Document excerpt:
══════════════════════════════

Residents of 1055 Park, designed by Kohn Pedersen Fox and encased in red-brick fritted glass panels that drench the interiors in southern light, will be exposed to public view when they choose not to engage the motorized shades.

“The longer length of each room faces out on the glass,” said Nancy Ruddy of Cetra/Ruddy, which designed the interiors. “A beautiful, very modern interconnecting staircase floats along the glass wall.”

Situated at the corner of the front end of the building, the living rooms will have views up and down Park Avenue through 10-foot-high, floor-to-ceiling glass walls, as will the master bedroom suites above.

The interior finishes will be minimal, and “the whole apartment is a symphony of different whites,” said Ruddy, including polished white Corian kitchen countertops and glossy lacquer cabinets, as well as bathrooms with “Rhino White” floors, vanity and walls. The starkly contrasting 5-inch black-oak plank flooring throughout the apartments, said Ruddy, “feels suede-like and sumptuous underfoot.”

The condominium will likely have one of the most underutilized doormen in the city and a live-in super. The building’s five owners — or four, should the pentaplex combination come through — will share a basement fitness room, and each will serve on the condo board.

══════════════════════════════

Given information:

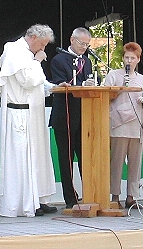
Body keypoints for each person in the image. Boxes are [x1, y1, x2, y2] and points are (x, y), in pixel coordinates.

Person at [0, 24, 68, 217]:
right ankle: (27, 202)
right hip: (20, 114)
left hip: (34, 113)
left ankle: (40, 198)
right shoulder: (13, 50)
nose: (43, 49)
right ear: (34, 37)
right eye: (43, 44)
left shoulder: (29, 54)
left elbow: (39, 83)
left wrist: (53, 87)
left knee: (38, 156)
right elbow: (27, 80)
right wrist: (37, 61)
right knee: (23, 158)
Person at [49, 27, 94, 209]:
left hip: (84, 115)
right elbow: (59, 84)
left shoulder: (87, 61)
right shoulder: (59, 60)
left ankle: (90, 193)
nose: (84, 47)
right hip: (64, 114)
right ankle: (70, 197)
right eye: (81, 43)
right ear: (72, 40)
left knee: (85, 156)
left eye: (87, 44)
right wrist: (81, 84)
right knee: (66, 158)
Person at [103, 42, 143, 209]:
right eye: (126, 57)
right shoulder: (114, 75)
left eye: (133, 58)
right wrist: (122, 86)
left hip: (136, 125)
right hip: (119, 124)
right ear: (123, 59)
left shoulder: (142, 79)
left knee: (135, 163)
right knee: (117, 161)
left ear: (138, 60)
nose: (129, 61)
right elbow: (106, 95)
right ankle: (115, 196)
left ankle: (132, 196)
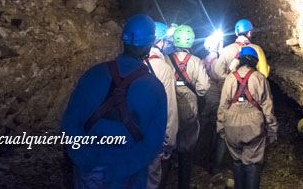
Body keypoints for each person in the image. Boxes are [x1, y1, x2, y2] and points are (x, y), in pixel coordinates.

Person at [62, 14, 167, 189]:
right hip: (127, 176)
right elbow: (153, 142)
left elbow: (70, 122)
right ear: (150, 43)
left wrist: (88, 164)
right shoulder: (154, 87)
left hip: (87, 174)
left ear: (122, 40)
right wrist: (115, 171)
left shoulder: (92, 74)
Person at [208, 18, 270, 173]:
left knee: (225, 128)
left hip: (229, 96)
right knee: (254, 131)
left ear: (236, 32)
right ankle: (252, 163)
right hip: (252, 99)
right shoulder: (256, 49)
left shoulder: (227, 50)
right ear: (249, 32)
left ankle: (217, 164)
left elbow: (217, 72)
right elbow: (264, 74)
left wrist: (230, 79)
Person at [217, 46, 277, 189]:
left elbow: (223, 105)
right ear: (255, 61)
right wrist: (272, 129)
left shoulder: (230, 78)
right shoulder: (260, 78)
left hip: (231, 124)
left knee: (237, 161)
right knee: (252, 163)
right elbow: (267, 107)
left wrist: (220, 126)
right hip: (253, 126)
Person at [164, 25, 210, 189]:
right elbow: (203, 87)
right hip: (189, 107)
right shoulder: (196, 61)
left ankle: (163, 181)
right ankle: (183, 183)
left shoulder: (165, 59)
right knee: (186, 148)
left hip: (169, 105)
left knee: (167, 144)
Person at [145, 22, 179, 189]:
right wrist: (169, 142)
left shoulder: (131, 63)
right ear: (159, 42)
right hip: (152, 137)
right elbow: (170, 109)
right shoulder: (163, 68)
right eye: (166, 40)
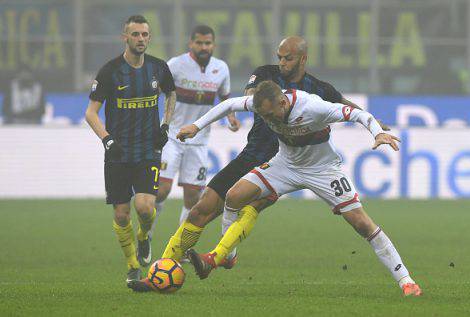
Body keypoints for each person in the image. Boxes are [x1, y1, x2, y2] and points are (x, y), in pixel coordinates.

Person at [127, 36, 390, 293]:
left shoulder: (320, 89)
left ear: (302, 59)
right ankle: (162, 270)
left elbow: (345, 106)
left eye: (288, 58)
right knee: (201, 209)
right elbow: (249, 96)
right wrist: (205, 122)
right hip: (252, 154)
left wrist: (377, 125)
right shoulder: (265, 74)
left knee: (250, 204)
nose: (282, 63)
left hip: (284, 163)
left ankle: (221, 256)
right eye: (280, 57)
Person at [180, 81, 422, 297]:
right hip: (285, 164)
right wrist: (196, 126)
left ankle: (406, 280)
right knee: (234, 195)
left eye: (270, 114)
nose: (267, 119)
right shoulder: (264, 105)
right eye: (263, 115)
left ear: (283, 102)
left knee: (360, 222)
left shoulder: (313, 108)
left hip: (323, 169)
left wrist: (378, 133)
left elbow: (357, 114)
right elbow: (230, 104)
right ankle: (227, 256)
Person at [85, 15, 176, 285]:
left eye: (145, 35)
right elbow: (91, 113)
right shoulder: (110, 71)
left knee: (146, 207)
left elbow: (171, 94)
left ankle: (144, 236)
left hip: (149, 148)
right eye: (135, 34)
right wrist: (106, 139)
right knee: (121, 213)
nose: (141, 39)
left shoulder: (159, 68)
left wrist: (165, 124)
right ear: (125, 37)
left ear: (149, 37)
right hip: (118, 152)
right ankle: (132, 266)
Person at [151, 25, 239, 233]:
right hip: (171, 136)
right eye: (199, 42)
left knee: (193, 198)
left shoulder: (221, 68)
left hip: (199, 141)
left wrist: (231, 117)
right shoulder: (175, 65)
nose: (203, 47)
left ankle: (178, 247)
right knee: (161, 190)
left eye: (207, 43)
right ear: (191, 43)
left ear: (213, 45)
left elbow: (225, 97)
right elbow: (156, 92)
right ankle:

══════════════════════════════

Task goal: Please reproduce the 1055 Park article above word for word, from start to finish.

Response area:
Residents of 1055 Park, designed by Kohn Pedersen Fox and encased in red-brick fritted glass panels that drench the interiors in southern light, will be exposed to public view when they choose not to engage the motorized shades.

“The longer length of each room faces out on the glass,” said Nancy Ruddy of Cetra/Ruddy, which designed the interiors. “A beautiful, very modern interconnecting staircase floats along the glass wall.”

Situated at the corner of the front end of the building, the living rooms will have views up and down Park Avenue through 10-foot-high, floor-to-ceiling glass walls, as will the master bedroom suites above.

The interior finishes will be minimal, and “the whole apartment is a symphony of different whites,” said Ruddy, including polished white Corian kitchen countertops and glossy lacquer cabinets, as well as bathrooms with “Rhino White” floors, vanity and walls. The starkly contrasting 5-inch black-oak plank flooring throughout the apartments, said Ruddy, “feels suede-like and sumptuous underfoot.”

The condominium will likely have one of the most underutilized doormen in the city and a live-in super. The building’s five owners — or four, should the pentaplex combination come through — will share a basement fitness room, and each will serve on the condo board.